● **RECORDS**
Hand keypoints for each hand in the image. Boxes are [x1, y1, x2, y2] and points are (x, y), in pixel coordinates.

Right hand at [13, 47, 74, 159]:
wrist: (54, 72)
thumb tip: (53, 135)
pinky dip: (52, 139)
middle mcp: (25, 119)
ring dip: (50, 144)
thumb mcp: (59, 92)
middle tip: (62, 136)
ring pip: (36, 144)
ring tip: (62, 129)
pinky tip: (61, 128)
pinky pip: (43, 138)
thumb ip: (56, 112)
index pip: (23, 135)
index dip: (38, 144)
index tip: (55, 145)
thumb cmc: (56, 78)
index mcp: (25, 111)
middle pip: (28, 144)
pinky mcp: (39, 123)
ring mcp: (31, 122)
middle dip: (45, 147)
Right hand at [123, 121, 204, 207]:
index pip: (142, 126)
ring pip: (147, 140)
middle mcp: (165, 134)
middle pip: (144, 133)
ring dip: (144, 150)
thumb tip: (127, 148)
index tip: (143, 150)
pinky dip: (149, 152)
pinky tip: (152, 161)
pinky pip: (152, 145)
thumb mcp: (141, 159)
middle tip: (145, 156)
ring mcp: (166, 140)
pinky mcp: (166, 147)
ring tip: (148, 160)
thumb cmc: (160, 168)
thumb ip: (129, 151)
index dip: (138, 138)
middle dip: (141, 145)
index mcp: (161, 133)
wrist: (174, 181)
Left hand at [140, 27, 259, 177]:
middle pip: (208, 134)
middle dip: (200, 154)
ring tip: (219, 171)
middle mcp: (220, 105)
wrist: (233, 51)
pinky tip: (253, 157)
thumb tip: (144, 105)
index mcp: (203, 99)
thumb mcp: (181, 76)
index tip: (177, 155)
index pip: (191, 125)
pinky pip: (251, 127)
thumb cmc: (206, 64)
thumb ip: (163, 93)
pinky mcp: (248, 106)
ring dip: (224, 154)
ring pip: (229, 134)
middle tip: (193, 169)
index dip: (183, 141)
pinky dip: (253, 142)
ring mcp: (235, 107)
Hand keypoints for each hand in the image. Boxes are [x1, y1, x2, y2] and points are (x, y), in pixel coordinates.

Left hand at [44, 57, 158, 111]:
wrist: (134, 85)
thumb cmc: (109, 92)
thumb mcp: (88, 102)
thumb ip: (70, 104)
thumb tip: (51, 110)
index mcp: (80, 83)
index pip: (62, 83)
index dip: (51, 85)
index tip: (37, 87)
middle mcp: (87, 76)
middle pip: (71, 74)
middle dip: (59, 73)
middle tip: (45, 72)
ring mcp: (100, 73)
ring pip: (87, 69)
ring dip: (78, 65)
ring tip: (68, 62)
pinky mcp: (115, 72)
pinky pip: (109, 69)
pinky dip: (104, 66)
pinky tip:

● **WHAT IS EXPECTED**
Write the data out once more, exactly as it was given.

● **WRITTEN ANSWER**
Hand keypoints for each hand in the image. Boxes are [x1, y1, x2, y2] and points are (x, y), in pixel coordinates.

Right hand at [13, 47, 74, 159]:
wrist: (54, 72)
thumb tip: (53, 135)
pinky dip: (52, 139)
middle mcp: (25, 119)
ring dip: (50, 144)
thumb mcp: (59, 92)
middle tip: (62, 136)
ring pip: (36, 144)
ring tip: (62, 129)
pinky tip: (61, 128)
pinky pip: (43, 138)
thumb ip: (56, 112)
index pip: (23, 135)
index dip: (38, 144)
index tip: (55, 145)
thumb cmc: (56, 78)
index mcp: (25, 111)
middle pip: (28, 144)
pinky mcp: (39, 123)
ring mcp: (31, 122)
middle dip: (45, 147)
Right hand at [123, 121, 204, 207]:
index pip: (142, 126)
ring pip: (147, 140)
middle mcp: (165, 134)
middle pip: (144, 133)
ring dip: (144, 150)
thumb tip: (127, 148)
index tip: (143, 150)
pinky dip: (149, 152)
pinky tip: (152, 161)
pinky pip: (152, 145)
thumb mcp: (141, 159)
middle tip: (145, 156)
ring mcp: (166, 140)
pinky mcp: (166, 147)
ring tip: (148, 160)
thumb cmc: (160, 168)
thumb ip: (129, 151)
index dip: (138, 138)
middle dip: (141, 145)
index mcp: (161, 133)
wrist: (174, 181)
Left hand at [140, 27, 259, 177]:
middle pip: (208, 134)
middle dip: (200, 154)
ring tip: (219, 171)
middle mcp: (220, 105)
wrist: (233, 51)
pinky tip: (253, 157)
thumb tip: (144, 105)
index mcp: (203, 99)
thumb mcp: (181, 76)
index tip: (177, 155)
index pip: (191, 125)
pinky pip: (251, 127)
thumb cmc: (206, 64)
thumb ip: (163, 93)
pinky mcp: (248, 106)
ring dip: (224, 154)
ring pip: (229, 134)
middle tip: (193, 169)
index dip: (183, 141)
pinky dip: (253, 142)
ring mcp: (235, 107)
Hand keypoints for each hand in the image. Boxes are [x1, y1, x2, y2] and points are (x, y), in pixel coordinates.

Left hand at [44, 57, 158, 111]:
wrist: (134, 85)
thumb cmc: (109, 92)
thumb mcp: (88, 102)
thumb ip: (70, 104)
thumb tip: (51, 110)
index mcp: (80, 83)
index pip: (62, 83)
index dip: (51, 85)
index tip: (37, 87)
middle mcp: (87, 76)
middle pip: (71, 74)
middle dip: (59, 73)
middle tip: (45, 72)
ring mcp: (100, 73)
ring pip: (87, 69)
ring dip: (78, 65)
ring tip: (68, 62)
pinky mcp: (115, 72)
pinky pip: (109, 69)
pinky dip: (104, 66)
pinky tip:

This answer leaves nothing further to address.